7- Pour un nouveau féminisme

    Un combat pour l'égalité

    Dans le monde, les femmes produisent 66% du travail, reçoivent 10% des richesses et en possèdent 1%. En France, 2 millions de femmes sont victimes de violences conjugales. Leurs salaires sont en moyenne inférieurs de 25% à ceux des hommes.

    Ces quelques chiffres sont une raison suffisante pour refonder l'idéal socialiste en affirmant sa dimension féministe. Il n'y a pas de pente naturelle vers l'égalité entre les sexes. Seul un volontarisme politique conscient de l'oppression spécifique des femmes peut emporter la bataille culturelle en faveur de l'égalité entre les sexes. Ce combat féministe nous concerne tous, hommes et femmes. Il est la traduction directe de l'idéal égalitaire qui porte les socialistes.

    Lionel Jospin a été le premier homme d'État à s'être défini féministe. Comme chef de gouvernement, il a consacré l'égalité dans les droits de la famille et des personnes et porté une loi fondatrice : la parité. Mais les fruits de ces révolutions se sont dilués, faute d'être relayés et portés par le Parti socialiste. La parité est devenue une politique de quotas, les circonscriptions femmes, le fonds de réserve des accords avec les partenaires, et le PS a préféré payer l'impôt femmes, comme les entreprises achètent le droit de polluer.

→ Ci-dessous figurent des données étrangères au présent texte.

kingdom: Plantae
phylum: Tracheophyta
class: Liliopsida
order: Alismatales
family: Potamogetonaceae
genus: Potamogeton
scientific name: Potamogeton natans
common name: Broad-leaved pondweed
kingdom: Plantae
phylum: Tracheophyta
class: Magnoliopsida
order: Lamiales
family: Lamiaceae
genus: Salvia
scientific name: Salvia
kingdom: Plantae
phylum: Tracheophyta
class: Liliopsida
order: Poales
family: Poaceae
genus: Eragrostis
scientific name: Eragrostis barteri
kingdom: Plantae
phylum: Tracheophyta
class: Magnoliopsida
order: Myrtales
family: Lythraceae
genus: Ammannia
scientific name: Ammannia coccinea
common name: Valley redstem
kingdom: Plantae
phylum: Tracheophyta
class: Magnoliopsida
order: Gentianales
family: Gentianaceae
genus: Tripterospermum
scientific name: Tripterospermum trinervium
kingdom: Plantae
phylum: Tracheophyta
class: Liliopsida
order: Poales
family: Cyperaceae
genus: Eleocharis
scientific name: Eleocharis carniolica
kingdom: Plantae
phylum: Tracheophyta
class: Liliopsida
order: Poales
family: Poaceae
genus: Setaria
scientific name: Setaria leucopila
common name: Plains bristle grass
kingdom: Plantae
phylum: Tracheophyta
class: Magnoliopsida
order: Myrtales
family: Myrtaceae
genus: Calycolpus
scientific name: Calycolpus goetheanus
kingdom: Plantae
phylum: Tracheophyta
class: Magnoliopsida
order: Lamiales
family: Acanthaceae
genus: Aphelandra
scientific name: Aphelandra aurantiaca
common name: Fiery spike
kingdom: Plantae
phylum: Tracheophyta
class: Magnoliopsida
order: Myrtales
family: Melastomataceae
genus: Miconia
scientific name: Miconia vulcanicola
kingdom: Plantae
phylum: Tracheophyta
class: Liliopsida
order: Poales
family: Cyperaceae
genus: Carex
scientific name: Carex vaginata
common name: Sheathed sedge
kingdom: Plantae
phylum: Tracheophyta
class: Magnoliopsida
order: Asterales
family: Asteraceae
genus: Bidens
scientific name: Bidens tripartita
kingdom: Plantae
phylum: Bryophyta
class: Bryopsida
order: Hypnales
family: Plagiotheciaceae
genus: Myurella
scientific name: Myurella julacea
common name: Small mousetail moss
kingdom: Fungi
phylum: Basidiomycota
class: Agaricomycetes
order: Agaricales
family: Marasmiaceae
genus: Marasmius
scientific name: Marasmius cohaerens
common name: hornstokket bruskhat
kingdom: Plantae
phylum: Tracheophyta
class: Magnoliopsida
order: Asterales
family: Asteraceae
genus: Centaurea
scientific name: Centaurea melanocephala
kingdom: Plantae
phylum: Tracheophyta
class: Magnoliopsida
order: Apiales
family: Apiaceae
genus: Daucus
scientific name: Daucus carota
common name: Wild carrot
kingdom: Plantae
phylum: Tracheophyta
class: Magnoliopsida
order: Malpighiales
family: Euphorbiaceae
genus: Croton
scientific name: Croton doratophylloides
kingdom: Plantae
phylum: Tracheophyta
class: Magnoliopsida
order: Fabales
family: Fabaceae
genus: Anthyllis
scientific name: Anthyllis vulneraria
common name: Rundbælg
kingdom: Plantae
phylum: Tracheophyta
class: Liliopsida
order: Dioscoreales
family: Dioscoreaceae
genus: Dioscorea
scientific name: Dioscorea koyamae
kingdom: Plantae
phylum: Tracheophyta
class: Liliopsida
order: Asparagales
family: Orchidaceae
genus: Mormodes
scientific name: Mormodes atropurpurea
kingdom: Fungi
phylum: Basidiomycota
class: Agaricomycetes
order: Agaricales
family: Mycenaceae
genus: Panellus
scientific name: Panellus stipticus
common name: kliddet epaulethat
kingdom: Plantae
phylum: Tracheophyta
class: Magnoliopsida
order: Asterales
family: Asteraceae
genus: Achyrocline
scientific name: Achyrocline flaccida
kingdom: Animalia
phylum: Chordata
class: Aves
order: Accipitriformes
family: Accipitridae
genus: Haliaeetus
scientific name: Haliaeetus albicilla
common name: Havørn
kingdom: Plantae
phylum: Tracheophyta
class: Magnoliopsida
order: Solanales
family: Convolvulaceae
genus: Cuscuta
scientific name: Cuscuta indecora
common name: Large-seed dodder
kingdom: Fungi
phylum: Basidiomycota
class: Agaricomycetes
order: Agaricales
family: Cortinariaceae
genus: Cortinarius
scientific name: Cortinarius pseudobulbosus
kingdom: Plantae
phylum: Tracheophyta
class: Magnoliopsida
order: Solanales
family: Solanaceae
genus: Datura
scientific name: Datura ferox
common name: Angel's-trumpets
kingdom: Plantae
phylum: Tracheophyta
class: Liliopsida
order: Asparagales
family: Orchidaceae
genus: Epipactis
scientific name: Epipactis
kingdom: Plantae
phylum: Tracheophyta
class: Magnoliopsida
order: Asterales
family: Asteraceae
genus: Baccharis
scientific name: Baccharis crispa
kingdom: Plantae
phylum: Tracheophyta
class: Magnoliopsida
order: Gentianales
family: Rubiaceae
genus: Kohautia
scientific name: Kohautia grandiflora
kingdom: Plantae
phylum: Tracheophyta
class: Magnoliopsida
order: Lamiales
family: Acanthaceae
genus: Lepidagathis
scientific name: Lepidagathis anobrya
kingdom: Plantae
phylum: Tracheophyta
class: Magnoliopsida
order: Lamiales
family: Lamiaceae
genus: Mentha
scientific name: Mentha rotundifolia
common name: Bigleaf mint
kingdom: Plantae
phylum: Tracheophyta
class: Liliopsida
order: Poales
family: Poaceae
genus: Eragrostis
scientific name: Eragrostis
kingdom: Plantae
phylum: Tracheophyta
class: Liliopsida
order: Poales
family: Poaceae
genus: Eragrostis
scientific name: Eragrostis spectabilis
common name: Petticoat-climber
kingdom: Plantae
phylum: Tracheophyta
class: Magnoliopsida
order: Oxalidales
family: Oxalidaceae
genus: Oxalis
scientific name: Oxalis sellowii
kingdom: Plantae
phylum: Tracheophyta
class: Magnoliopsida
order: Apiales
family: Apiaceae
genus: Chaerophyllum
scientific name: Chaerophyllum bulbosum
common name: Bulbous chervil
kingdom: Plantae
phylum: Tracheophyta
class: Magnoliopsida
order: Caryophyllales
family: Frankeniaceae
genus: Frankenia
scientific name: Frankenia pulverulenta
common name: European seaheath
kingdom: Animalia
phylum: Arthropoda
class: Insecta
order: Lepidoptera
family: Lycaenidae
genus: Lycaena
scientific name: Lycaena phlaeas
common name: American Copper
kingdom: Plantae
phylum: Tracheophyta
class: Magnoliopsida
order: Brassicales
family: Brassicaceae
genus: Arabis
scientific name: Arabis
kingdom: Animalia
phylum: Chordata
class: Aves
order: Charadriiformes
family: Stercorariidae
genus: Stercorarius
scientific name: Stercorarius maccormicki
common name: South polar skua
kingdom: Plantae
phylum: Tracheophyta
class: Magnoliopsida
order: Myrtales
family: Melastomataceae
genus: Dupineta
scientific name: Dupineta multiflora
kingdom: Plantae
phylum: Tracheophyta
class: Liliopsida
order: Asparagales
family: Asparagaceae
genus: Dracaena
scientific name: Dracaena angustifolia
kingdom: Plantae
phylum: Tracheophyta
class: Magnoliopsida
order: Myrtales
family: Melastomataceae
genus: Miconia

    Le changement majeur qu'a constitué depuis trente ans la progression du taux d'activité des femmes, qu'elles aient ou non des enfants, ne s'est pas accompagné d'une transformation de la société à la hauteur en terme de services publics, de droits de garde des enfants, de redéfinition des rôles entre les hommes et les femmes. Les femmes continuent à assurer plus de 80 % de la production domestique en plus de leur travail et de leurs autres activités. Une action publique multiforme est nécessaire pour assurer un équilibre dans les rôles remplis par les deux sexes, source d'égalité et d'épanouissement. Par une politique en faveur de l'égalité professionnelle qui se donne les moyens de réussir. Mais aussi par une politique familiale féministe et l'adaptation des services publics aux besoins nouveaux des parents. De réformes en réformes, la politique familiale n'a plus de sens collectif. Celle que nous proposons doit afficher son ambition : libérer les femmes de la double journée et de la double culpabilité qui freinent leur épanouissement et leur égal accès à l'emploi.

    Soutenir les parents

    Pour toutes, qu'elles vivent ou non seules, la prise en charge publique des modes de garde est la clef de voûte. Aujourd'hui, seulement 8 % des enfants sont gardés en crèche.

       La priorité doit aller aux modes d'accueil collectifs et obéir aux règles du service public, en particulier d'égalité d'accès des usagers et d'obligation de financement par les collectivités territoriales.

       Après la création du congé de naissance pour les pères, il faut avancer vers le congé parental et le congé d'éducation partagé. Nous optons pour l'extinction de l'APE qui n'est qu'un salaire maternel déguisé.

       L'imposition séparée est indispensable à la mise en œuvre d'une politique égalitaire d'accès au travail et aux revenus.

    Une loi anti-sexiste...

    Qu'elles soient célibataires ou en couple, au travail, au chômage ou au foyer, au minimum vieillesse ou à l'allocation de parent isolé, les femmes sont victimes de discriminations spécifiques et toujours sujettes à des humiliation inhérentes à leur sexe. La loi antisexiste tant attendue doit enfin être déposée, et faire l'objet d'une campagne de masse du Parti socialiste. Cette loi doit s'articuler avec les dispositifs prévus en matière de harcèlement moral et de discriminations au travail.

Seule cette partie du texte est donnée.